> Do this:
Please quote everything from the start of the items below down to the line that contains "state / province: Guayas", word for word, with both the first line and that line included.

*** Provided entries ***

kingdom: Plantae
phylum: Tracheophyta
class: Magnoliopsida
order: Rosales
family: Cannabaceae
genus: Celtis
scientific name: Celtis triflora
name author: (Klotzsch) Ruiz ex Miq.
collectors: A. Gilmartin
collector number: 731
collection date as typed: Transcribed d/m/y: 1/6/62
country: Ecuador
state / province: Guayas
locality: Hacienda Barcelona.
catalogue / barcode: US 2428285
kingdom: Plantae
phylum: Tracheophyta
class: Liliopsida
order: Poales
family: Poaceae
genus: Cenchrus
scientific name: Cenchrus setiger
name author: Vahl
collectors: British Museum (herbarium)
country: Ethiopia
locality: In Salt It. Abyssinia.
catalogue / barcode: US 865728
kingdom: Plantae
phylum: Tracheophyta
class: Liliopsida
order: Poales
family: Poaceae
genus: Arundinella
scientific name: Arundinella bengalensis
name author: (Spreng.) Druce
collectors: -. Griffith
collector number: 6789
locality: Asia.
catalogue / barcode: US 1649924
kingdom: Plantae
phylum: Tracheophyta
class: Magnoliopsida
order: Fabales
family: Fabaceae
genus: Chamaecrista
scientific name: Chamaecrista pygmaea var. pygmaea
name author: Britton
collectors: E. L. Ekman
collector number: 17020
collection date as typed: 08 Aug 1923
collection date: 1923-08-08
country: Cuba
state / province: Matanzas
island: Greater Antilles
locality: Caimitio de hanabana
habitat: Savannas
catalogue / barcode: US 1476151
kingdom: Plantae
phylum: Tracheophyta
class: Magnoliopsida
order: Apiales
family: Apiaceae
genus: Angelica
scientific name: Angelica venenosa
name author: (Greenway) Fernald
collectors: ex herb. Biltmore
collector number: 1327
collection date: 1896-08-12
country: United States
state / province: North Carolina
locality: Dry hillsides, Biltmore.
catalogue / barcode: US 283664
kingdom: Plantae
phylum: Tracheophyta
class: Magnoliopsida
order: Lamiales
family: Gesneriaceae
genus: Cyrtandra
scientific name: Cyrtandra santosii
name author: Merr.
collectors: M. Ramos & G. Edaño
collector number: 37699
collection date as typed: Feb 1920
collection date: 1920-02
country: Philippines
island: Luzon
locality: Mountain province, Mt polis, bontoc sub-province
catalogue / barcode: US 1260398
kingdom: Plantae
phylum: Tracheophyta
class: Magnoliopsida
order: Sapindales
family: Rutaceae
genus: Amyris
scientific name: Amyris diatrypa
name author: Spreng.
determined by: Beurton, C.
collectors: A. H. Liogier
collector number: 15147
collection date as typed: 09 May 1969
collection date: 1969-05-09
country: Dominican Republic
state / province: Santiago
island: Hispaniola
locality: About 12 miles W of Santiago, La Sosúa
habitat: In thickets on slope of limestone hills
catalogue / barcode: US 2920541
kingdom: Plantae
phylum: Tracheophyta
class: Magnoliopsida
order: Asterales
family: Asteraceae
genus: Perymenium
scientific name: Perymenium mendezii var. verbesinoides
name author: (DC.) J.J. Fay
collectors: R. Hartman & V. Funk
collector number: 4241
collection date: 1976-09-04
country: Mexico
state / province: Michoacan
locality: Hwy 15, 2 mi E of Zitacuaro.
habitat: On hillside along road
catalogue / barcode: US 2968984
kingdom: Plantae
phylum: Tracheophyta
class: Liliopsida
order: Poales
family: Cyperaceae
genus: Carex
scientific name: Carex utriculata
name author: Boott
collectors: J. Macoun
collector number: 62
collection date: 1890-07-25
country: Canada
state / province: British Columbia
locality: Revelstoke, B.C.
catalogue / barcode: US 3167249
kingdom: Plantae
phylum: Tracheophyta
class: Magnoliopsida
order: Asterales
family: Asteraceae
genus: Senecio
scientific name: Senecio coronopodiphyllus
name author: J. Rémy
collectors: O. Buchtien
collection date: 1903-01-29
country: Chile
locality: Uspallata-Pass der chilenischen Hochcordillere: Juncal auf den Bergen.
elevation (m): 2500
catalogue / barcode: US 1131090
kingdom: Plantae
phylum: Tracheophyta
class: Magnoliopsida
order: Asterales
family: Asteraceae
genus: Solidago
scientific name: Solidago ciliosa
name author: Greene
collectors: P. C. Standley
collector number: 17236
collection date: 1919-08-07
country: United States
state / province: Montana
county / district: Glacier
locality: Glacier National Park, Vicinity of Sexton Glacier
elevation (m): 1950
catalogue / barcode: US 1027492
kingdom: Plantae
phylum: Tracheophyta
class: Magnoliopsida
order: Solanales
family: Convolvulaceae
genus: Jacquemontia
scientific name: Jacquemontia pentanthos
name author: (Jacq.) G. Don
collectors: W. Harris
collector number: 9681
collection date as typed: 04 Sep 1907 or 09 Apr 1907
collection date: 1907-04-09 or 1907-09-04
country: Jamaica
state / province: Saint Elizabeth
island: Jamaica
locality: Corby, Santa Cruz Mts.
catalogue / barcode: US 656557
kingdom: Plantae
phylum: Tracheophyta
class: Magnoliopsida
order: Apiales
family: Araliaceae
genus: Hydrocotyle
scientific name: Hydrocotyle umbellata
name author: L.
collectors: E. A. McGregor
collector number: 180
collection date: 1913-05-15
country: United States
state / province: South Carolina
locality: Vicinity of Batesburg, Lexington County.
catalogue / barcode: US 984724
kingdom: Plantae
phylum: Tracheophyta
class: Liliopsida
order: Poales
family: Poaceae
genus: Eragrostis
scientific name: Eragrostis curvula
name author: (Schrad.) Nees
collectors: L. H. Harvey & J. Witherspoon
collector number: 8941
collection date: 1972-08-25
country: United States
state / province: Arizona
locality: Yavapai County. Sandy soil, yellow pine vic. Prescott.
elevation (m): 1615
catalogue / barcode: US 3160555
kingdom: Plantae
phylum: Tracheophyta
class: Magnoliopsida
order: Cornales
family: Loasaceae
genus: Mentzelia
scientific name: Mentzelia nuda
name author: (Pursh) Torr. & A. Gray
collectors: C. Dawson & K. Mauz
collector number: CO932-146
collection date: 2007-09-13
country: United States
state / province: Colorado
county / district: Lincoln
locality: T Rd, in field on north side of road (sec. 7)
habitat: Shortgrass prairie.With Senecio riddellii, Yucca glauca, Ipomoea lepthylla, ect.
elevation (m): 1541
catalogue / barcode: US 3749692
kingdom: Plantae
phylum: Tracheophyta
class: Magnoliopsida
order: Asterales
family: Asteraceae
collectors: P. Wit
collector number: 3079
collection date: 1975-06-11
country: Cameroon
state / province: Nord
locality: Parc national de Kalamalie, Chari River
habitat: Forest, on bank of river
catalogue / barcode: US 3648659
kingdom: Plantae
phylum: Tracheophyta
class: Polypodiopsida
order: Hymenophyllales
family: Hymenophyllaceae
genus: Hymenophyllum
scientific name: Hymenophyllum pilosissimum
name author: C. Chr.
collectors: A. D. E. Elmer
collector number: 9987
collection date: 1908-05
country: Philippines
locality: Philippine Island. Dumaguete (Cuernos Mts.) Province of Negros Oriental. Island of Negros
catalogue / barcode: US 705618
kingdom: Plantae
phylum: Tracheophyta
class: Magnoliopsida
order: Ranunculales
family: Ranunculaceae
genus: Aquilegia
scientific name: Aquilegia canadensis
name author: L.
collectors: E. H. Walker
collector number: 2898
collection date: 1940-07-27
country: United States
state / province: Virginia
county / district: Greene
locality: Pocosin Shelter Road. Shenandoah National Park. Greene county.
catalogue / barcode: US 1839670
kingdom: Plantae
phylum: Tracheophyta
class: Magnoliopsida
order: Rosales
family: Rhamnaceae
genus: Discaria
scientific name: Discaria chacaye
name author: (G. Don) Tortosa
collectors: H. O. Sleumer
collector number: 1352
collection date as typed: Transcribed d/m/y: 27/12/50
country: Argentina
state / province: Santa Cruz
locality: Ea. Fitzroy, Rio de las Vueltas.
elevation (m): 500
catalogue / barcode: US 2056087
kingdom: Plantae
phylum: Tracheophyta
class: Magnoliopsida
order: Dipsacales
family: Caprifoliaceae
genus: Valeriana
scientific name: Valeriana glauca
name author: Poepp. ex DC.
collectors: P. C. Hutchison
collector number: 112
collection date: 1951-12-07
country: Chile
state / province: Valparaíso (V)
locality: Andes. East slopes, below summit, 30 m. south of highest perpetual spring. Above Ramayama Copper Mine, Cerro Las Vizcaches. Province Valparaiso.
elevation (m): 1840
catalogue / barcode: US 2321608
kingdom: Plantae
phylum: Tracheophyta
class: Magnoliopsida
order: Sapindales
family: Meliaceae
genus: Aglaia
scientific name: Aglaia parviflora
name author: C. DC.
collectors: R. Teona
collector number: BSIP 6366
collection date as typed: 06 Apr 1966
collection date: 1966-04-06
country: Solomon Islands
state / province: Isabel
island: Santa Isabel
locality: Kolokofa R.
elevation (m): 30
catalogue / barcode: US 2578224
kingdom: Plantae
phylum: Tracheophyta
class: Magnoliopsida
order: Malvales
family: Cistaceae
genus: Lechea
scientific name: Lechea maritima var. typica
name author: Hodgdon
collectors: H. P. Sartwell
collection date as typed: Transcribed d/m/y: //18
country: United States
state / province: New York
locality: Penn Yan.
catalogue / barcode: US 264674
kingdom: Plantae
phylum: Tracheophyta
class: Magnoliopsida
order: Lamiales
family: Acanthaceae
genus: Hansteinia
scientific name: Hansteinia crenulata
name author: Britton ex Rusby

***

> Full solution:
kingdom: Plantae
phylum: Tracheophyta
class: Magnoliopsida
order: Rosales
family: Cannabaceae
genus: Celtis
scientific name: Celtis triflora
name author: (Klotzsch) Ruiz ex Miq.
collectors: A. Gilmartin
collector number: 731
collection date as typed: Transcribed d/m/y: 1/6/62
country: Ecuador
state / province: Guayas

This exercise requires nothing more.